● TRY IT
What needs reproducing is the run of lines in the data below starting at the line with "Rozważ sumiennie" and ending at the line with "Snacks bis hin", both ends included. Copy it exactly, without pictures, and add nothing.

--- SUPPLIED MATERIAL Enclosed Below ---

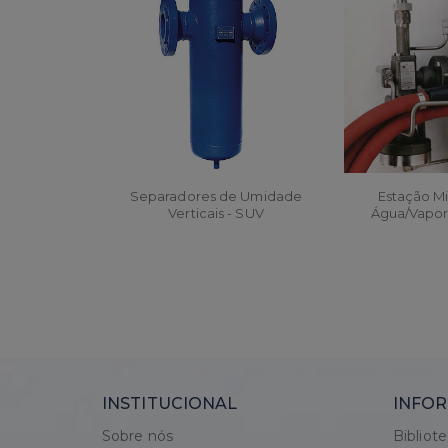
Separadores de Umidade
Estação Mi
Verticais - SUV
Água/Vapor
WD2010L,
ORÇAR
ORÇA
INSTITUCIONAL
INFOR
Sobre nós
Bibliot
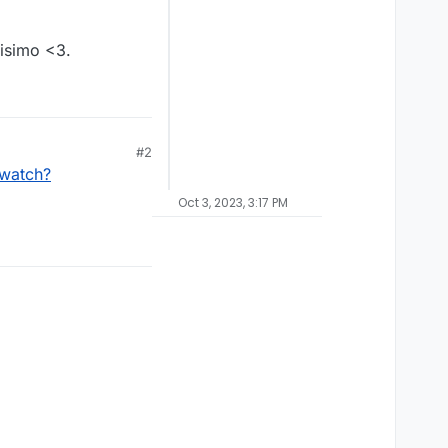
isimo <3.
#2
watch?
Oct 3, 2023, 3:17 PM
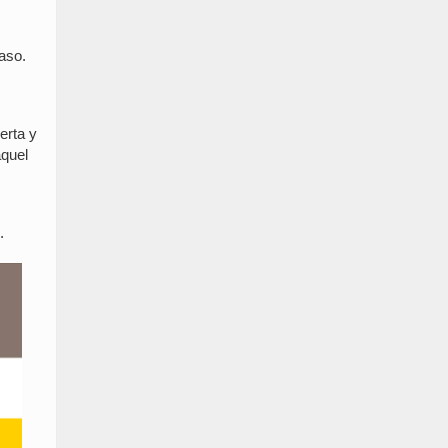
aso.
erta y
aquel
.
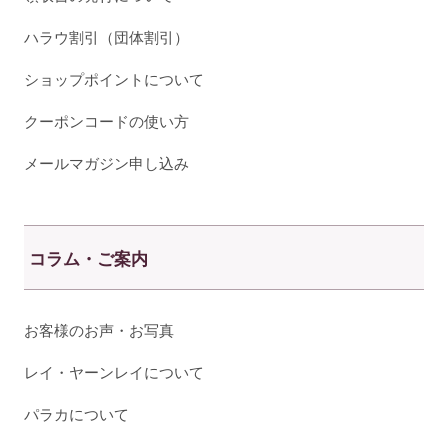
ハラウ割引（団体割引）
ショップポイントについて
クーポンコードの使い方
メールマガジン申し込み
コラム・ご案内
お客様のお声・お写真
レイ・ヤーンレイについて
パラカについて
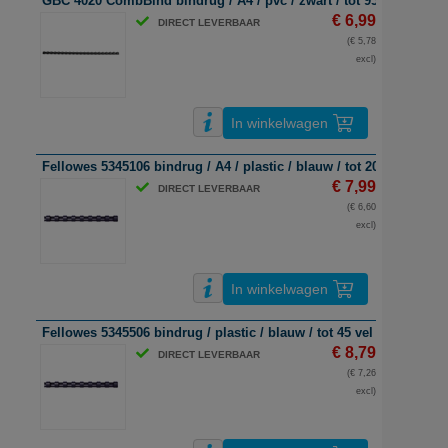
GBC 4020 CombBind bindrug / A4 / pvc / zwart / tot 95 vel / 25 st
€ 6,99
DIRECT LEVERBAAR
(€ 5,78
excl)
In winkelwagen
Fellowes 5345106 bindrug / A4 / plastic / blauw / tot 20 vel | 100 s
€ 7,99
DIRECT LEVERBAAR
(€ 6,60
excl)
In winkelwagen
Fellowes 5345506 bindrug / plastic / blauw / tot 45 vel / 100 stuks
€ 8,79
DIRECT LEVERBAAR
(€ 7,26
excl)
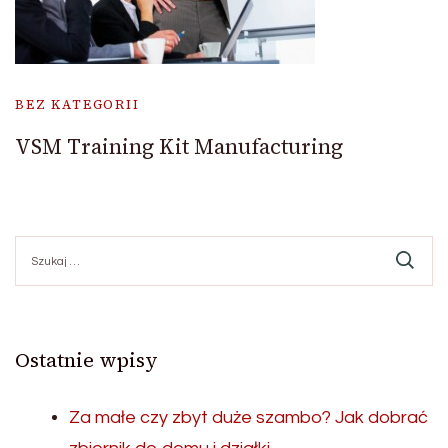
BEZ KATEGORII
VSM Training Kit Manufacturing
Szukaj:
Ostatnie wpisy
Za małe czy zbyt duże szambo? Jak dobrać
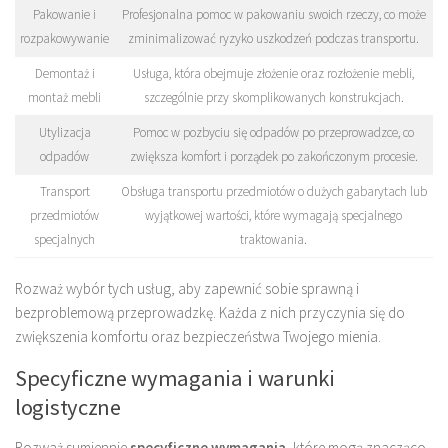
Pakowanie i
Profesjonalna pomoc w pakowaniu swoich rzeczy, co może
rozpakowywanie
zminimalizować ryzyko uszkodzeń podczas transportu.
Demontaż i
Usługa, która obejmuje złożenie oraz rozłożenie mebli,
montaż mebli
szczególnie przy skomplikowanych konstrukcjach.
Utylizacja
Pomoc w pozbyciu się odpadów po przeprowadzce, co
odpadów
zwiększa komfort i porządek po zakończonym procesie.
Transport
Obsługa transportu przedmiotów o dużych gabarytach lub
przedmiotów
wyjątkowej wartości, które wymagają specjalnego
specjalnych
traktowania.
Rozważ wybór tych usług, aby zapewnić sobie sprawną i
bezproblemową przeprowadzkę. Każda z nich przyczynia się do
zwiększenia komfortu oraz bezpieczeństwa Twojego mienia.
Specyficzne wymagania i warunki
logistyczne
Rozważ sumiennie
specyficzne wymagania
, które mogą znacząco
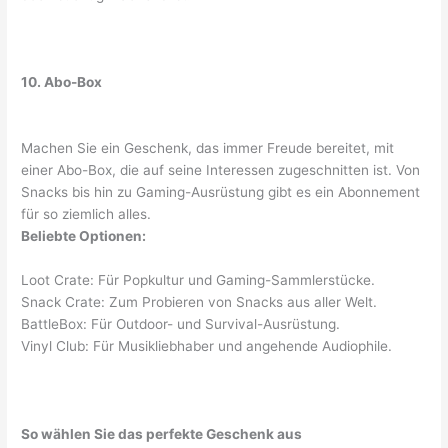
10. Abo-Box
Machen Sie ein Geschenk, das immer Freude bereitet, mit
einer Abo-Box, die auf seine Interessen zugeschnitten ist. Von
Snacks bis hin zu Gaming-Ausrüstung gibt es ein Abonnement
für so ziemlich alles.
Beliebte Optionen:
Loot Crate: Für Popkultur und Gaming-Sammlerstücke.
Snack Crate: Zum Probieren von Snacks aus aller Welt.
BattleBox: Für Outdoor- und Survival-Ausrüstung.
Vinyl Club: Für Musikliebhaber und angehende Audiophile.
So wählen Sie das perfekte Geschenk aus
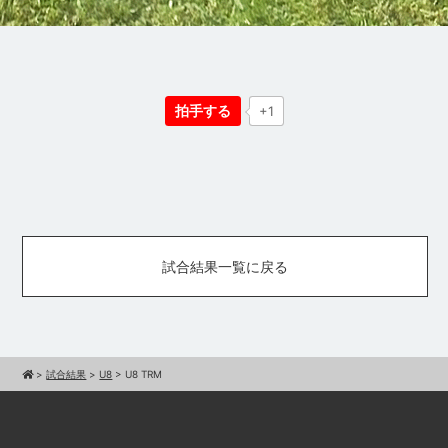
拍手する
+1
試合結果一覧に戻る
>
試合結果
>
U8
>
U8 TRM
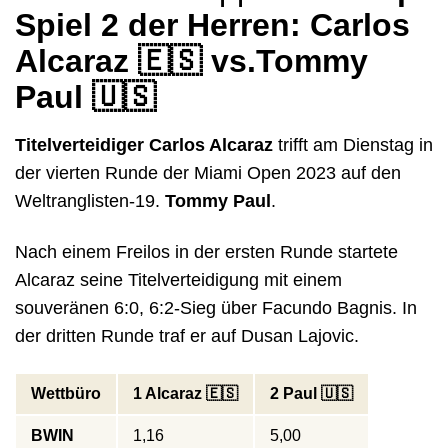
Spiel 2 der Herren: Carlos
Alcaraz
🇪🇸
vs.Tommy
Paul
🇺🇸
Titelverteidiger Carlos Alcaraz
trifft am Dienstag in
der vierten Runde der Miami Open 2023 auf den
Weltranglisten-19.
Tommy Paul
.
Nach einem Freilos in der ersten Runde startete
Alcaraz seine Titelverteidigung mit einem
souveränen 6:0, 6:2-Sieg über Facundo Bagnis. In
der dritten Runde traf er auf Dusan Lajovic.
Wettbüro
1 Alcaraz 🇪🇸
2 Paul 🇺🇸
BWIN
1,16
5,00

--- End of Enclosed SUPPLIED MATERIAL ---

● REPLY
Rozważ sumiennie
specyficzne wymagania
, które mogą znacząco
10. Abo-Box
Machen Sie ein Geschenk, das immer Freude bereitet, mit
einer Abo-Box, die auf seine Interessen zugeschnitten ist. Von
Snacks bis hin zu Gaming-Ausrüstung gibt es ein Abonnement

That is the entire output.